## Page excerpt:

BEGIN

After Season 2011 finished, in November 2011, at the annual general meeting (AGM), the AIHL reached consensus and announced Perth Thunder had been successful in obtaining a full league licence and would enter the AIHL proper in 2012.

====Implementation of conference system====
For season 2012, with the addition of a ninth team, the AIHL implemented a conference system for the first time in the league's history. The decision was made to manage team costs and the season schedule length. The league signed a 3-year sponsorship contract with Skaters Network that included the naming rights of the two conferences. The conferences were subsequently named Bauer and Easton after ice hockey brands Bauer Hockey and Easton Hockey, two brands Skaters Network distribute. The conference restructure flowed into Finals format changes. The conference winners would draw the opposing conference's second-place finisher in the semi-finals, rather than the traditional 1v4 and 2v3. Winners of the semi's would advance to the Goodall Cup Final as normal. To further assist with team travel costs, the AIHL signed a one-year partnership agreement with Virgin Australia to become the league's preferred airline partner. The NSW and ACT based teams were grouped together in the Bauer Conference and the VIC, SA, WA and QLD teams were grouped together in the Easton Conference during the 2012 regular season.

Newcastle and Melbourne Ice finished top of the two conferences at the end of the 2012 regular season, with Newcastle claiming the Premiership title by a single point in the combined league table. Sydney Ice Dogs and Adelaide were runner's up, all qualifying for Finals. The two top teams won their semi-finals to advance to the grand final decider. Melbourne ice won the grand final 4–3, thanks to Lliam Webster who scored the winning goal, over the Northstars to claim the Goodall Cup for a third straight time, completing the first three-peat in AIHL history.

In July 2012, the inaugural Trans-Tasman Champions League took place at the Icehouse in Melbourne. AIHL teams, Melbourne Ice and Newcastle North Stars, were joined by NZIHL teams, Botany Swarm and Southern Stampede for the round-robin tournament. The Melbourne Ice finished first in the standings and claimed the maiden Champions League title and trophy, beating Newcastle to the title on goal difference.

END

## Activity list:
- A) According to the AIHL history excerpt, which company became the league's preferred airline partner?
- B) Continue the AIHL history excerpt from the point where it stops.
The entries come from a source unrelated to the AIHL history excerpt.

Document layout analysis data

BEGIN

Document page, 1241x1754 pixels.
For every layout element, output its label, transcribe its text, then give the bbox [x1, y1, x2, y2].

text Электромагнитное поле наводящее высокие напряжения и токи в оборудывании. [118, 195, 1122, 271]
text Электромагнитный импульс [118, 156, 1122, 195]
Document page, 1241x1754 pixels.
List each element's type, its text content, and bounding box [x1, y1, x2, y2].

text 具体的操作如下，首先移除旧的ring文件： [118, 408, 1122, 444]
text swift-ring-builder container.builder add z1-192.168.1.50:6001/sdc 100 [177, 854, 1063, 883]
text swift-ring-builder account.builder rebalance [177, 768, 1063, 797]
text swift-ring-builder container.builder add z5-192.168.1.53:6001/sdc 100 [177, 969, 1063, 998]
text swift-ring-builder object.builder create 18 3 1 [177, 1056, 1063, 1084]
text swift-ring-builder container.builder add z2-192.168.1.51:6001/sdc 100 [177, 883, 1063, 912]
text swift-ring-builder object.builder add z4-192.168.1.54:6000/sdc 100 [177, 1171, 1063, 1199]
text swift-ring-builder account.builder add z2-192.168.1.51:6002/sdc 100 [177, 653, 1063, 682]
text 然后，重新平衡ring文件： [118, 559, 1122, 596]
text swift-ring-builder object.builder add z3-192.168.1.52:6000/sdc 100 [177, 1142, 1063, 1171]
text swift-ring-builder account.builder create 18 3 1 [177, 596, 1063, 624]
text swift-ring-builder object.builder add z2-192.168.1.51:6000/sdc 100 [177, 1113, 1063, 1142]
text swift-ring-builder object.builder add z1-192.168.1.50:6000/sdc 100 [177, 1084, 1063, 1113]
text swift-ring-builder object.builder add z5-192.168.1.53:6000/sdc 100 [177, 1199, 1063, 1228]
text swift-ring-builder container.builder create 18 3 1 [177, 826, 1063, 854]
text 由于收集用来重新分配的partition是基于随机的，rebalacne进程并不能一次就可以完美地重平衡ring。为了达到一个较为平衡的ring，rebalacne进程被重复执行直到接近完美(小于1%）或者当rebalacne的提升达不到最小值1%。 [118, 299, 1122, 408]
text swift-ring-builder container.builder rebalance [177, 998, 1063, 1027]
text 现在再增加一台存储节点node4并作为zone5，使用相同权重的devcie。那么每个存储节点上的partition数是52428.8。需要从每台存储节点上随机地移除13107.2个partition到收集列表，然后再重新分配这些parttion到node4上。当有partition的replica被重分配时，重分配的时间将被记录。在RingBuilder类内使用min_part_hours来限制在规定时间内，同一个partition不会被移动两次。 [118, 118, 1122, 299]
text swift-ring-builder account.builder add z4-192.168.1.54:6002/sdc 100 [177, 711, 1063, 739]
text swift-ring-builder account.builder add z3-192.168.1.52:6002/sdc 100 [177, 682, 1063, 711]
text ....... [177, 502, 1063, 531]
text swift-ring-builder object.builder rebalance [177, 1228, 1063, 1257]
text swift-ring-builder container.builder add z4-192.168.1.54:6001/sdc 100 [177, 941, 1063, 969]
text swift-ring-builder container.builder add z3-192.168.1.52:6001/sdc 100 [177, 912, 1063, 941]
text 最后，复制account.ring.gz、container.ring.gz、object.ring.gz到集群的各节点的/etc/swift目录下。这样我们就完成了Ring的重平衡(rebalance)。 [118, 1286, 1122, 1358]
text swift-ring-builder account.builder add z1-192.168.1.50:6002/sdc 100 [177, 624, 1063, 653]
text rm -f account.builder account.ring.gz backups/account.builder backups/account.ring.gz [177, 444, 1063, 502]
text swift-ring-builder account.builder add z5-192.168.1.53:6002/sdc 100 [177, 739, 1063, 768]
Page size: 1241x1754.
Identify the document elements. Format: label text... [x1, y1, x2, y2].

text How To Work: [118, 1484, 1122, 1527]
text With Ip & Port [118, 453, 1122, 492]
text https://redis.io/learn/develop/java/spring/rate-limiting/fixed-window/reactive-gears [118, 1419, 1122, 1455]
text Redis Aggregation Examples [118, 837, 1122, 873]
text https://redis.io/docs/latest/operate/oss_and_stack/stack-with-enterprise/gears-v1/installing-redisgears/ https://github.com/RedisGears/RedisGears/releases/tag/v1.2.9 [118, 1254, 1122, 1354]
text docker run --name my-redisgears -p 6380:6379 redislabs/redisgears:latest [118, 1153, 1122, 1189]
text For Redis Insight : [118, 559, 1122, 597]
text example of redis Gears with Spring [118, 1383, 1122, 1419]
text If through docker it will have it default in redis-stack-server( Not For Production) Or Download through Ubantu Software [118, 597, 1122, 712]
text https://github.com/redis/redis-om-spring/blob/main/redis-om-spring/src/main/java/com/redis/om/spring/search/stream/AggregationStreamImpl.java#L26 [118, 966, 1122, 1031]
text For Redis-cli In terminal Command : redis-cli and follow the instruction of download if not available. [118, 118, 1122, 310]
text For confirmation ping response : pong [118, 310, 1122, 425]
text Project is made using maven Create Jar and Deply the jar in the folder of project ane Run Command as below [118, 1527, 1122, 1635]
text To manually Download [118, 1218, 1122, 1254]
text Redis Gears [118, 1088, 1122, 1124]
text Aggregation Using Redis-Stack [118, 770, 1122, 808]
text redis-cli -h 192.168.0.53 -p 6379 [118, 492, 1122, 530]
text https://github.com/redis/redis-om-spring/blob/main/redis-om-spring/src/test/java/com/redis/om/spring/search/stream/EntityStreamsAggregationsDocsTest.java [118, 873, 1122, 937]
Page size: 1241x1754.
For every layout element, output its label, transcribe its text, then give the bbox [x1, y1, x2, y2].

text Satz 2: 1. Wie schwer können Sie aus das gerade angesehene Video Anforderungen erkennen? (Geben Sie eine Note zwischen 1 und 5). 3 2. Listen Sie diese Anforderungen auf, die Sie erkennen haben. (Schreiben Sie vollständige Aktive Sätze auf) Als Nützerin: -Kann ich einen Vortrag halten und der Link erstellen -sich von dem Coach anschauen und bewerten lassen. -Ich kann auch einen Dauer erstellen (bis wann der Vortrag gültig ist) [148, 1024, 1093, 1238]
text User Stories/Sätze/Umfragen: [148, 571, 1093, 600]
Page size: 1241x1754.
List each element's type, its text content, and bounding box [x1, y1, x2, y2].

END

## Your responses:
- A) Virgin Australia

- B)
====Robert Bannerman era====
Ahead of the 2013 season, In February 2013, the league appointed Robert Bannerman as the new AIHL Commissioner. Bannerman was charged with improving the AIHL's revenue growth, fan development and attendance. The AIHL signed its first broadcast deal with Australian-based pay-television service Fox Sports. The deal would see one game a week broadcast during the regular season on Foxtel's Fox Sports channels. The League also shrunk back to eight teams with the suspension announcement of Gold Coast Blue Tongues' AIHL licence to due the team's inability to secure a home venue agreement with a suitable rink. During the 2013 AIHL season, the Sydney Ice Dogs secured the Premiership-Championship double by finishing top of the regular season standings and winning the grand final. It was the first time the Ice Dogs had won either the H Newman Reid Trophy or Goodall Cup since 2004.

2014 saw the league experience further change. In February 2014, AIHL founding team, Canberra Knights, folded operations after 33 years with owner, John Raut, citing financial costs, lack of local player talent and sustained poor performances as the reasons for the decision. A Canberra player and community led consortium was established to keep an AIHL licence in Canberra following the Knight's collapse. After meeting AIHL licence demands in April, the consortium was successful in obtaining the Canberra licence and a new team was formed, named CBR Brave. Season 2014 produced a new Goodall Cup and Premiership winner, with the Melbourne Mustangs claiming their first league and Finals titles, defeating the Melbourne Ice in the grand final.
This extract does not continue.